#### [Task statement]
Return the listing below exactly as it stands. Pictures stay out.

#### [Dataset extract]

== Segment start ==

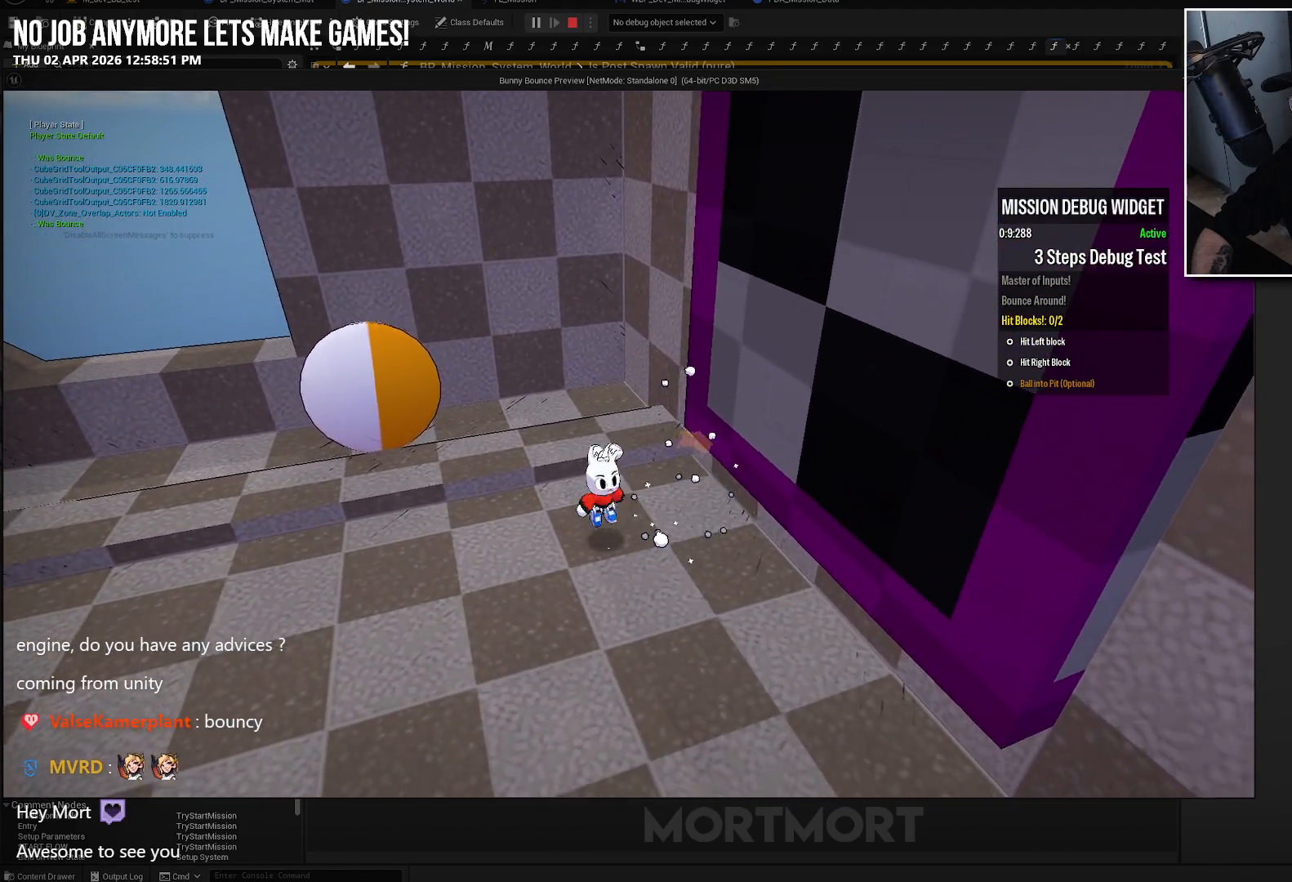
{"buttons": [], "left_stick": "left", "right_stick": "center", "events": [[83, "A", "up"], [217, "X", "down"], [217, "left_stick", "up-right"], [433, "X", "up"], [433, "left_stick", "up-left"], [483, "left_stick", "left"]]}
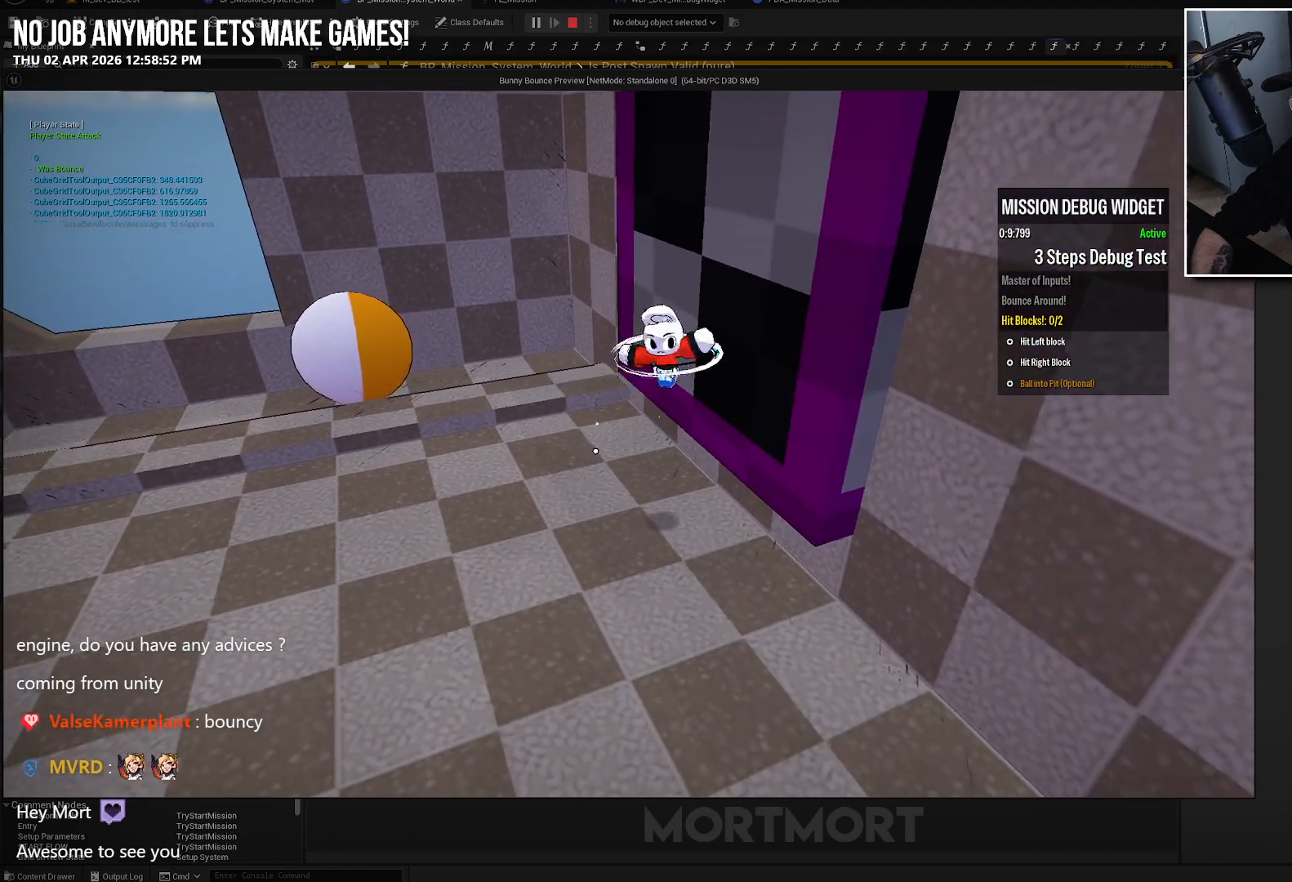
{"buttons": ["B"], "left_stick": "left", "right_stick": "center", "events": [[400, "B", "down"]]}
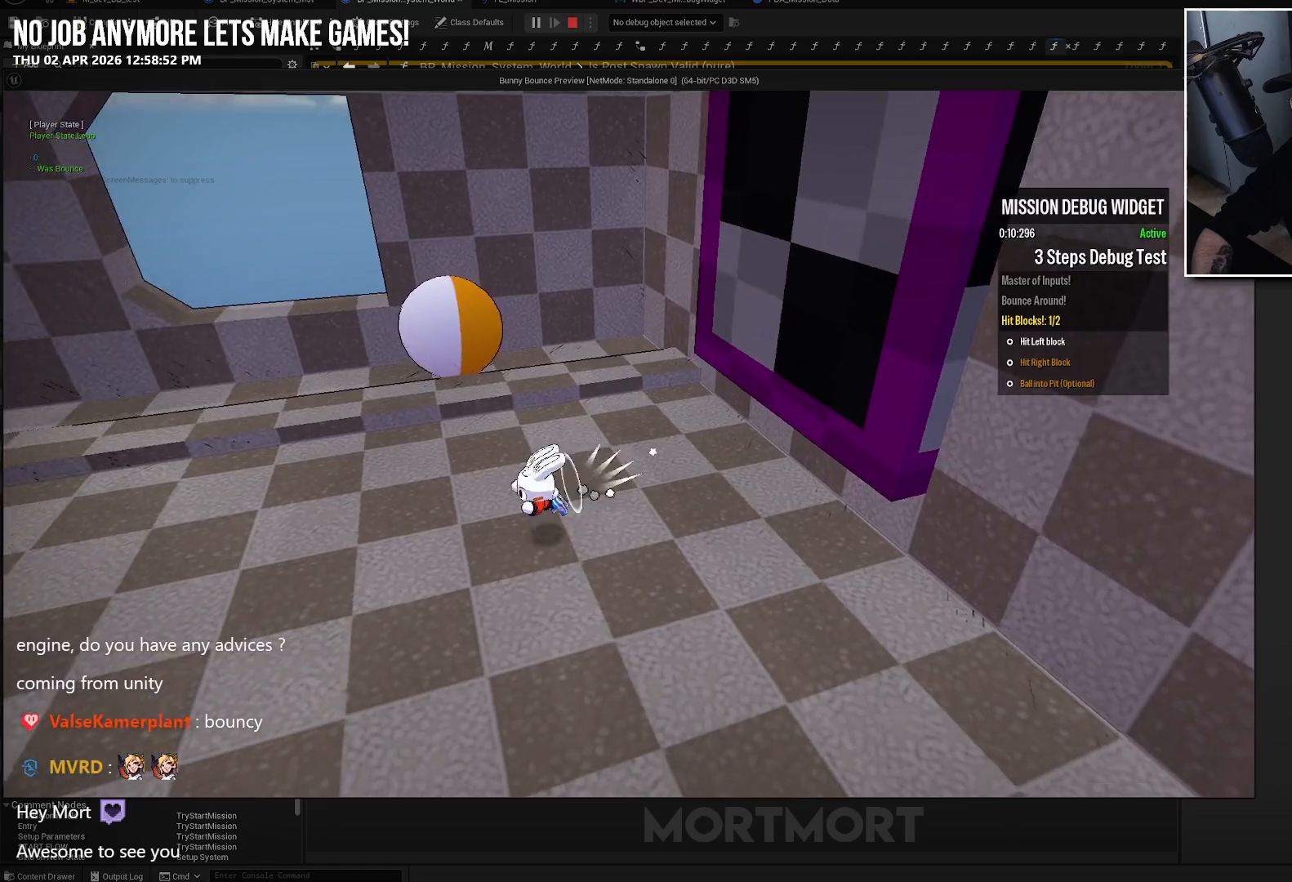
{"buttons": [], "left_stick": "left", "right_stick": "center", "events": [[33, "B", "up"], [383, "A", "down"], [500, "A", "up"]]}
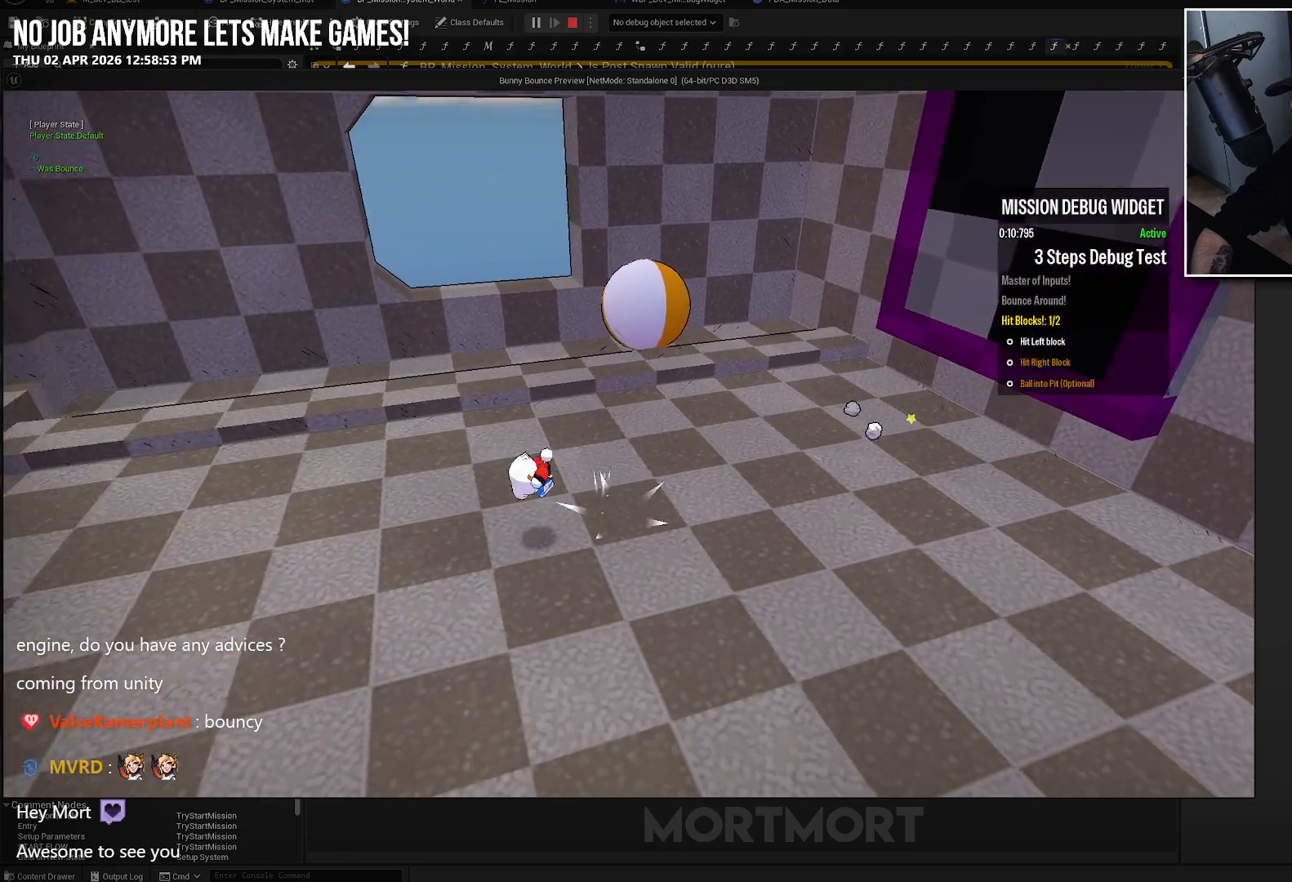
{"buttons": ["A"], "left_stick": "left", "right_stick": "center", "events": [[433, "A", "down"]]}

== Segment end ==

#### [Answer section]
{"buttons": [], "left_stick": "left", "right_stick": "center", "events": [[83, "A", "up"], [217, "X", "down"], [217, "left_stick", "up-right"], [433, "X", "up"], [433, "left_stick", "up-left"], [483, "left_stick", "left"]]}
{"buttons": ["B"], "left_stick": "left", "right_stick": "center", "events": [[400, "B", "down"]]}
{"buttons": [], "left_stick": "left", "right_stick": "center", "events": [[33, "B", "up"], [383, "A", "down"], [500, "A", "up"]]}
{"buttons": ["A"], "left_stick": "left", "right_stick": "center", "events": [[433, "A", "down"]]}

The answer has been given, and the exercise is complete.